Saturday, July 21, 2018

碧空1297 MOON WALK215(慈悲の迂回、plotの曲折)

1297 MOON WALK215(慈悲の迂回、plotの曲折)  修道院は対照実験のように見える。雌雄異体の気配である現在が、どのように曲って、歪むことになるのか。サリエン・ブラウントは顔を背けるようにして陸の孤島にある修道院に入り、ユード・ブラウントは自らを罰するようにして退却する王の軍勢のしんがりを務める。何か酷似した、息子サリエンと父ユードの発作は、引き裂かれたように癒着していて、その現在は禍々しい。
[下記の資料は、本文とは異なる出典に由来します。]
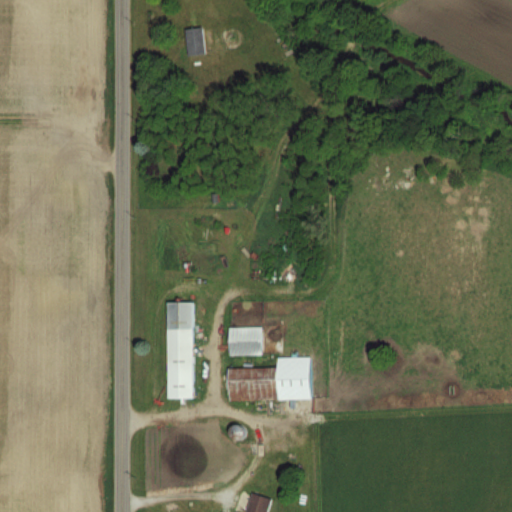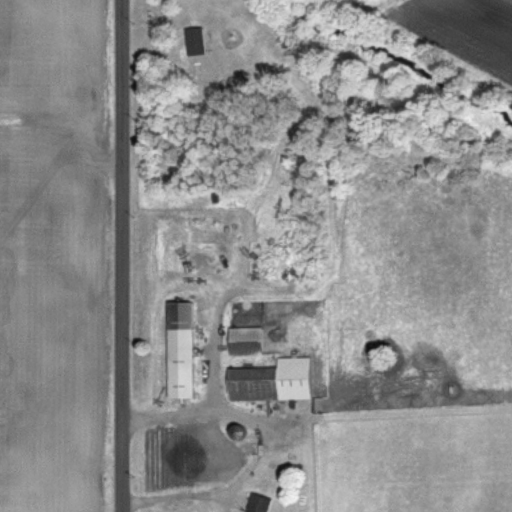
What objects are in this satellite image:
building: (195, 40)
road: (127, 256)
building: (246, 339)
building: (181, 349)
building: (274, 379)
road: (257, 446)
building: (259, 503)
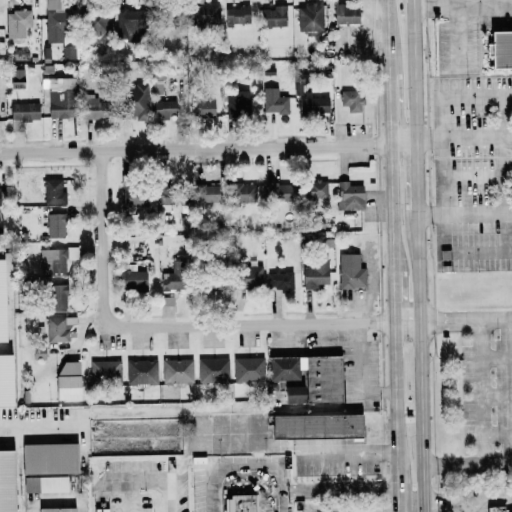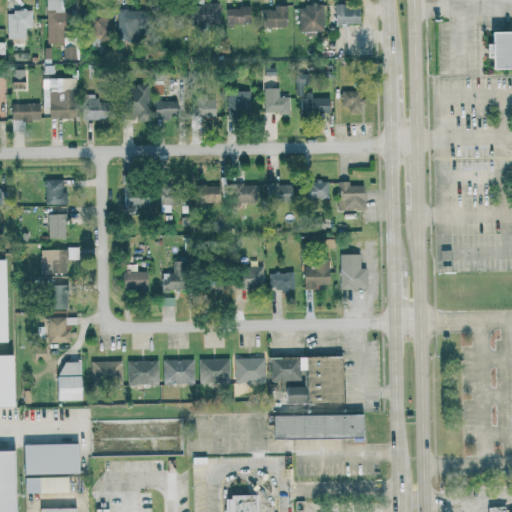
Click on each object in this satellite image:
building: (203, 12)
building: (345, 14)
building: (236, 15)
building: (273, 16)
building: (309, 18)
building: (53, 21)
building: (16, 23)
building: (126, 24)
road: (388, 36)
building: (500, 49)
road: (415, 69)
building: (57, 97)
building: (350, 100)
building: (134, 101)
building: (273, 101)
building: (235, 102)
road: (507, 103)
building: (313, 104)
building: (92, 108)
road: (390, 108)
building: (164, 109)
building: (22, 115)
road: (461, 138)
road: (404, 141)
road: (195, 148)
road: (505, 153)
building: (511, 156)
road: (418, 174)
building: (313, 190)
building: (52, 192)
building: (245, 192)
building: (276, 192)
building: (205, 193)
building: (348, 196)
building: (168, 197)
building: (133, 201)
road: (392, 206)
road: (465, 214)
building: (55, 225)
road: (104, 238)
building: (54, 260)
building: (349, 272)
building: (314, 274)
building: (133, 279)
building: (247, 279)
building: (280, 281)
building: (210, 287)
road: (393, 296)
building: (55, 297)
building: (1, 307)
road: (466, 319)
road: (407, 322)
road: (249, 324)
building: (58, 328)
building: (38, 353)
road: (421, 361)
building: (212, 370)
building: (247, 370)
building: (175, 371)
building: (104, 372)
building: (138, 372)
road: (359, 374)
building: (310, 376)
building: (67, 380)
building: (4, 381)
road: (482, 391)
building: (292, 395)
road: (395, 417)
building: (315, 426)
road: (33, 429)
road: (299, 449)
road: (484, 451)
building: (47, 458)
road: (468, 464)
road: (283, 478)
building: (5, 481)
road: (140, 482)
road: (237, 482)
building: (43, 485)
road: (338, 489)
road: (109, 497)
road: (171, 497)
road: (451, 498)
road: (488, 498)
building: (238, 503)
building: (494, 509)
building: (54, 510)
building: (99, 510)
それに先立って、ユードから土地を借りていた陶工ルアルドは魅入られたような発心から唐突に修道院に入ってしまったために、打ち棄てられた妻ジェネリーズと、ユードとの或いはサリエンとの嘉されない対い形成の渦が起こっていたのである。  「緋色の研究」(C.Doyle )では、正義を試すように、追跡者は自らと終に追い詰めた仇とどちらが毒杯を飲んで然るべきなのかを念じつつどちらに転ぶのか分からない戦慄の状況を酷薄に試みるが、「The Potter's Field」(E.Peters)でも、同じようにして毒の入ったグラスと入っていないグラスを前に姦通のジェネリーズとユードの長患いの妻ドナータのどちらが毒杯を飲むことになるのか分からない状況を強行する。しかしそれは、怒りから正義を試す呻吟というより、慈悲が探し出す道具は何であるか問いかけるようだ。果たして、毒を呷ったのはジェネリーズであるが、とり返しのつかなさを埋め合わせることにはならない。生き残ったドナータは、巷間にうわさのジェネリーズの失踪やユード、サリエンの不可解な行動の秘密を知っていながら、その秘密を抱え込んで中毒する苦痛に耐える、その苦行は凄味を増す。  この、対い形成の失敗を(現在の歪みと渦を)直すのではなく模写する苦行発作は、サリエンが接近するとパーネル・オットミアが光り出すというように次の世代の対い形成となって器官を延長するかに見えるが、それは、とり返しのつかなさが埋め合わせるmetamorphosis なのである。この「抗しがたい魅力を胸に味わう」光へ導く慈悲の迂回は、手の込んだplotの曲折と合致する。